**DOCUMENT EXTRACT:**
◆ ◆ ◆ ◆ ◆

Funny thing is that we went on highways, including a toll road,
to get to the terminal. It was a distance of a few miles, to reach an airport
we could see from the motel.
Checking in was not bad nor was passport control.
We stopped for breakfast on the way to the security checkpoint.
I had an espresso and a tall glass of white wine—strictly for medicinal
reasons.
I set off the metal alarm, and went through a pat-down. And we
never did figure what triggered the alarm. Maybe hair gel. But that episode was
amusing.
The gate, however, was a mess. I never expected to see anything
that makes a New York airport look well designed or competent. But Charles de
Gaulle Airport managed to do it.
There is no place for people to line up, so they stretch across
the entire waiting area and block the way to the seats. Reminiscent of Italy,
there were no real lines. People tended to flow in a group past random airline
employees, who seemed to be confused, as if they had never done this
before.

◆ ◆ ◆ ◆ ◆

**GIVEN ENTRIES:**
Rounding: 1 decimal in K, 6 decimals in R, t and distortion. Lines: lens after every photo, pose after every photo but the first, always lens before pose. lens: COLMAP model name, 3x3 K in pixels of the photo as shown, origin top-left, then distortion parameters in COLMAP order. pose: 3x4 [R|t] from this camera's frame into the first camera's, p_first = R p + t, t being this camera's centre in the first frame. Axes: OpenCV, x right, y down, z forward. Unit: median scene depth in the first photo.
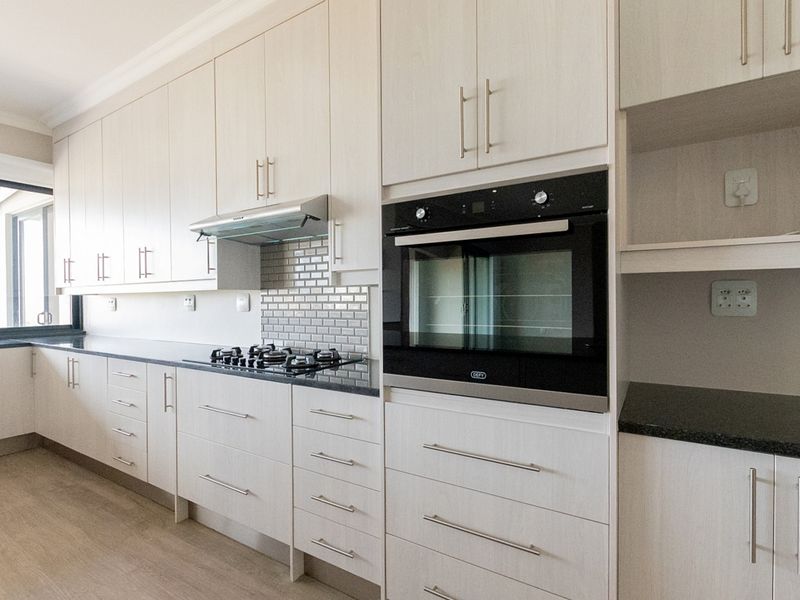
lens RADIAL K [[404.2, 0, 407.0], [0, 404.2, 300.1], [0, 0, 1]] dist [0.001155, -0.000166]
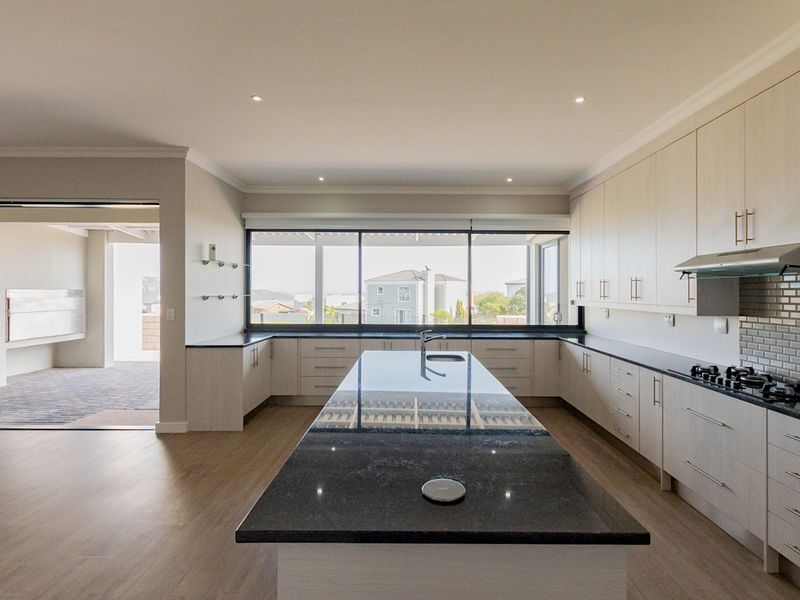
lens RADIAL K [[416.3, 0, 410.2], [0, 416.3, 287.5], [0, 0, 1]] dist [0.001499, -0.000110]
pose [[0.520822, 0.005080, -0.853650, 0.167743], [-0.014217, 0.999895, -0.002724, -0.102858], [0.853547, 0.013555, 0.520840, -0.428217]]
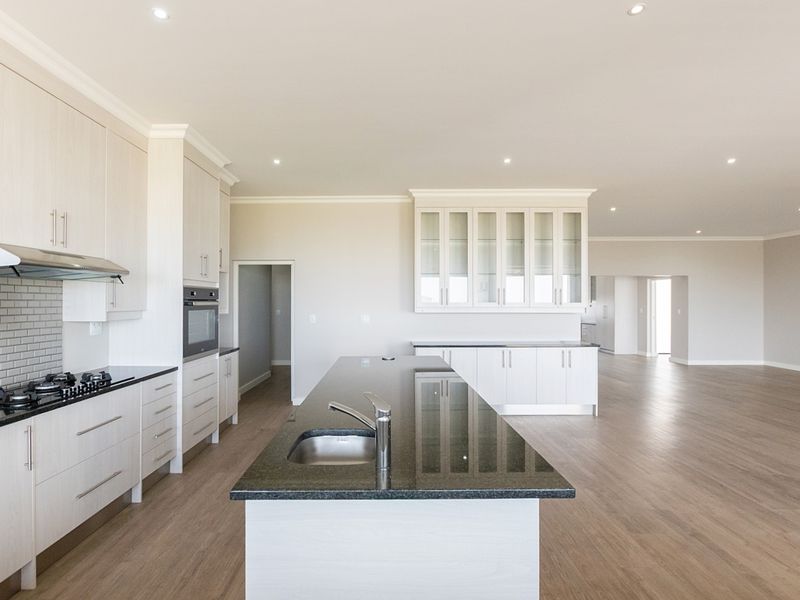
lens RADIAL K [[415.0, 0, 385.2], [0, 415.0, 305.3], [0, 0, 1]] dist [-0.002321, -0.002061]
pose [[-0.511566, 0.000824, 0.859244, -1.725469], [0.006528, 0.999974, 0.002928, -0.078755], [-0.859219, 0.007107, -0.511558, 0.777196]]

◆ ◆ ◆ ◆ ◆

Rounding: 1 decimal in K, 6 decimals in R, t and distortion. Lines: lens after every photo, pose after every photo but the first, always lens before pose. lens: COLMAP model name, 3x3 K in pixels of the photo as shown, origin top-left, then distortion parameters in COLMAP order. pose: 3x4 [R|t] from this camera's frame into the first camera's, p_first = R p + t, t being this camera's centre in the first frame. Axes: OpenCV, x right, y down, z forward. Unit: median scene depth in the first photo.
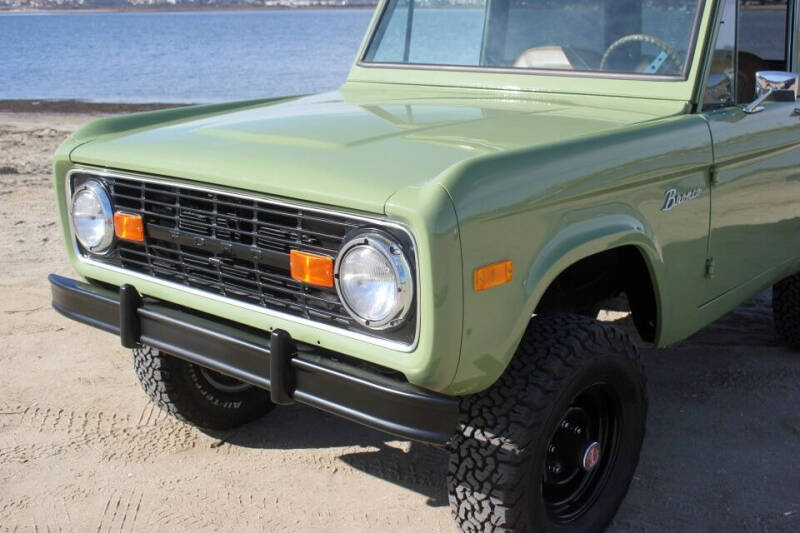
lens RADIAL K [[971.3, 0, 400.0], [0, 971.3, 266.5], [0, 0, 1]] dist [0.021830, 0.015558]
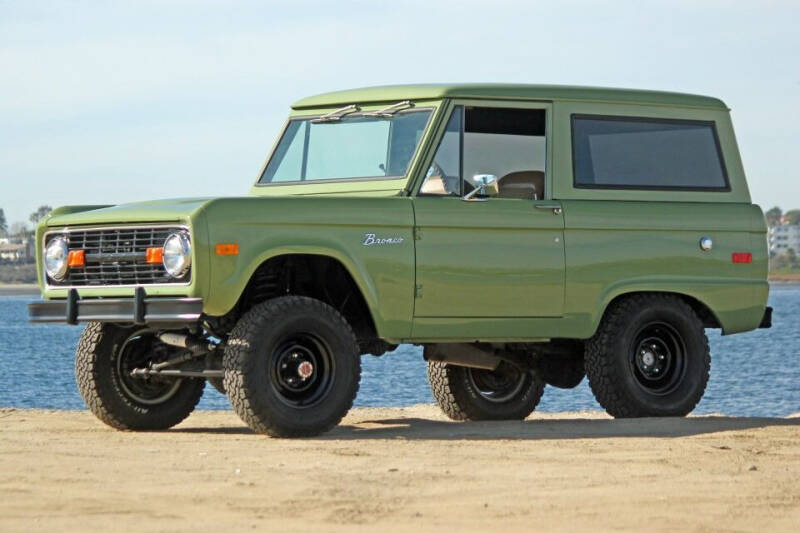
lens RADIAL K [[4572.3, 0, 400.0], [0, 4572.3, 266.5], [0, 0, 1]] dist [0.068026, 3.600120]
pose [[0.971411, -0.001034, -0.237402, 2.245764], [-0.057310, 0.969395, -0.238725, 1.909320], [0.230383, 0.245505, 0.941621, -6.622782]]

◆ ◆ ◆ ◆ ◆

**WORK REQUEST 1:** List, in order, each stage of the trip from the motel to the gate that the account of the airport departure mentions.
**WORK REQUEST 2:** Summarize the account of the airport departure in two sentences.

**SOLUTION 1:**
1. The drive on highways, including a toll road, to the terminal
2. Checking in
3. Passport control
4. A stop for breakfast
5. The security checkpoint, where the metal alarm went off and a pat-down followed
6. The gate

**SOLUTION 2:** The drive to the terminal used highways and a toll road, and check-in and passport control were not bad, though the narrator set off the metal alarm at security and got a pat-down. The gate at Charles de Gaulle Airport was a mess, with no place to line up, people blocking the way to the seats, and airline employees who seemed confused.